Universities and schools across the country have been closed since March 16, when the Centre announced a countrywide classroom shutdown as part of a slew of measures to contain the COVID-19 outbreak. As per official statistics, there are over 35 crore students in the country. However, it is not clear as to how many of them have access to digital devices and Internet. While the government has announced easing of certain restrictions, schools and colleges continue to remain closed.
“It is good that we have moved online for teaching and learning to ensure that schooling is not completely suspended. But there is a flip-side to it too. When the world has moved indoors and technology has taken over major roles, the digital have-nots are pushed to the edge. Sooner or later they will be left out of the race. “The students in rural India or the poor populace in urban centres are having extreme difficulties in using such services and we don’t have any policy in place to address that. In a way, we are only heading towards an operational nightmare,” a Delhi University professor said.
The professor is among a group of four faculty members who have written a letter to President Ram Nath Kovind against Delhi University’s decision to conduct online exams through open-book mode, saying it will push students belonging to economically weaker section and those with disabilities on the wrong side of the digital divide. “Education is the greatest equalizer but the coronavirus crisis has come as a setback to this journey in important ways. When schools and colleges move online, students with lesser digital access get further disadvantaged, and those without any digital access are at risk of dropping out altogether.

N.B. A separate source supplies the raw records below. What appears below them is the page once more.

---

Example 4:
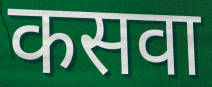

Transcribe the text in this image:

कसवा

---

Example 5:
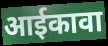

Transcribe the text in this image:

आईकावा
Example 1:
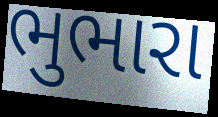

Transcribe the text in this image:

ભુભારા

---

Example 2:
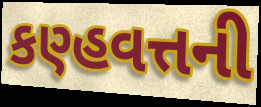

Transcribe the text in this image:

કણ્હવત્તની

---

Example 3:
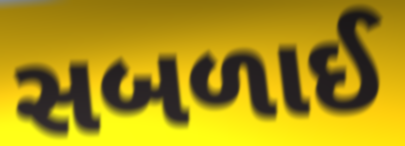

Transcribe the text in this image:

“Especially, at the school level, the digital divide poses a risk of nullifying some of India’s hard-won enrolment gains,” said Sangeeta D Gadre, a professor at Kirori Mal College. The principal of a school in Haryana’s Mewat, who refused to be identified, said, “Like every other country, India is also witnessing an e-learning boom. Classes on Zoom, WhatsApp and Skype are becoming the norm. But the digital disparity is growing starker as more schools begin to adopt virtual tools.”
“We are reading a lot about how learning is happening online, but are not able to implement it here (Mewat) for the simple reason that not everyone has access to a smartphone or Internet. There can be no shortcuts to either learning or inclusivity. Our policy-makers need to address the fact that online courses will exclude numerous students,” she said. Infosys Chairman Nandan Nilekani has also flagged the issue, saying the shift to online learning is only a “short-term response”.

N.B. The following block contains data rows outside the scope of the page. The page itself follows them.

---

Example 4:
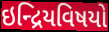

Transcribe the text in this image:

ઇન્દ્રિયવિષયો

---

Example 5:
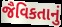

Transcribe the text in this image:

જૈવિકતાનું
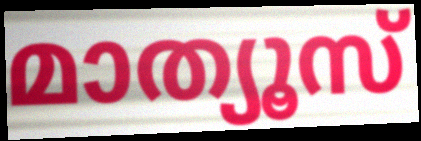
മാത്യൂസ്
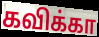
கவிக்கா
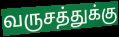
வருசத்துக்கு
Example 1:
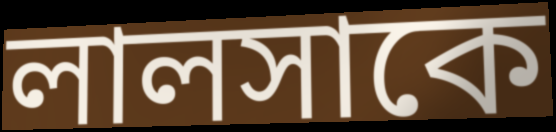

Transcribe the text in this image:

লালসাকে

“Reimagining education and staying ahead of the curve should be the number 1 priority for the government right now. For households that don’t have access to smartphone or feature phone, we will have to use our physical infrastructure. “People may not have a device but they could be close to a digital service centre which will have the devices. Worksheets can be delivered to students and once student finishes the worksheets it can be delivered back to the centres. The centres can then upload the worksheet. Himachal is doing this. We will have to innovate,” he said at a virtual conference on “Reimagining Education”.
Urvashi Sahni, a fellow at the Center for Universal Education at the Brookings Institution, said, “Technology has the potential to achieve universal quality education and improve learning outcomes. But in order to unleash its potential, the digital divide (and the embedded gender divide) must be addressed”. “Access to technology and Internet is an urgent requirement in the information age. It should no longer be a luxury,” she said.